A heavy chalker will usually also have a blue tint shaft (from blue chalk, other colors for other colored chalk). Exceptionally powdery or stainable chalks trickle down from the tip down to the shaft and as one strokes, one spreads the chalk on the shaft and stain it over time. This can't be helped in some places where it is dirty and players place chalk incorrectly on the table, thus getting it on the hands and table cloth even more. After chalking the cue, one should place the chalk facing up so that the process of putting the chalk down doesn't fling powdered chalk onto the table, thus lessening the amount that gets on the hands and subsequently on the cue. Good chalk etiquette also lessens chalk on the table cloth, which can damage the cloth over time by the balls rolling and carrying chalk with it as it rolls and cuts microfibers in the cloth, eventually giving it a fuzzy feel. Basically it will prolong the life of the pool table as well. To clean the shaft after it has been stained, use a very slightly damp cloth/tissue and wipe it down and then dry it right away. That should remove surface stains, but if the stains have not been taken cared of for a long time, then one may need to use very fine sandpaper and/or steel wool. This will actually remove a tiny layer on the shaft and get rid of the stain, but it will also open up the pores in the wood of the shaft to be more susceptible to future staining or damage, which is why one should burnish the wood to close up the pores. This is a home remedy, and is not as good as a professional cleanup on a cue lathe. These methods are also good for regaining the smoothness lost from dirty hands, chalk, and dirt buildup on the shaft. Another way to keep the shaft clean is to keep the hands clean by washing them frequently, since hands usually get sweaty after playing for a long period of time. Some players like to bring a towel with them to tournaments, allowing for them to wipe their hands as well as wipe down their cue; tissues and napkins work just as well if they are clean.

Joints

Joints are sometimes not perfectly sealed and can get moisture in the wood if it is exposed. In humid areas with large temperature changes, this can ruin the joints and thus the cue itself. To protect the joints, one can purchase a cue case or joint protectors that cover the joints for added protection. Joints are also a frequent place where grease is attracted, especially in brass versions. To remove this grease, fine wool wire can be used (grade 0-0).

Butt

The butt end of the cue requires the least amount of maintenance, since usually it isn't touched too much except for the wrap. A quick wipe down with a slightly damp cloth on the areas with a wood finish (not on the wrap) and a dry wipe down should get rid of any dirt, oil, or fingerprints. For the wrap, if the cue has one, it may smell or become loose. The smell is from wherever one plays as well as sweaty or dirty hands. There is no real way to wash it since it is on the cue, but can be replaced it if it gets too bad. As with the other maintenance issues, prevention is better than replacement of a part of the cue. Certain materials for the wrap fair better than others. For instance since Irish Linen gets stronger as it gets wet, it won't loosen like other wraps will.

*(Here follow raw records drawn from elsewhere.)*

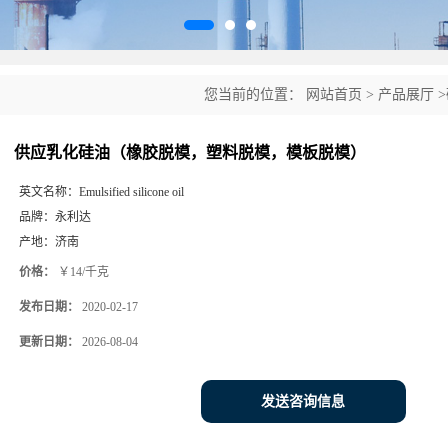
您当前的位置：
网站首页
>
产品展厅
>
模）
供应乳化硅油（橡胶脱模，塑料脱模，模板脱模）
英文名称：
Emulsified silicone oil
品牌：
永利达
产地：
济南
价格：
￥14/千克
发布日期：
2020-02-17
更新日期：
2026-08-04
发送咨询信息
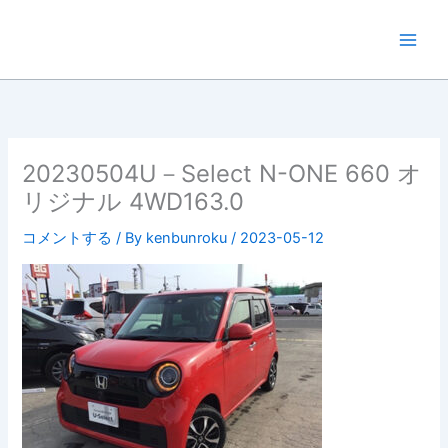
内
容
を
ス
キ
ッ
プ
20230504U－Select N-ONE 660 オ
リジナル 4WD163.0
コメントする
/ By
kenbunroku
/
2023-05-12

Rattling butts are normally due to bad construction and there is nothing can be done about it besides live with it. It shouldn't affect game play except psychologically, and one can always intimidate other players by saying one is going to beat them with "The Shaky Stick".

Preventing the loss of bumper is easy; don't play around with them and they shouldn't come loose; if they do, just tighten them up again, since they are an essential part of the cue.

Cue as a whole

The cue as a whole should be kept in a place that doesn't have much temperature variation, as this can warp the cue. Normally, cues are kept in a cue case, either soft or hard, for easy transport, protection from moisture, as well as protecting them from the elements and rapid temperature changes. Also it is advisable not to lean cues against walls as this also leads to warping. Cues should also not be sanded with abrasive sandpaper as it removes protective finishes.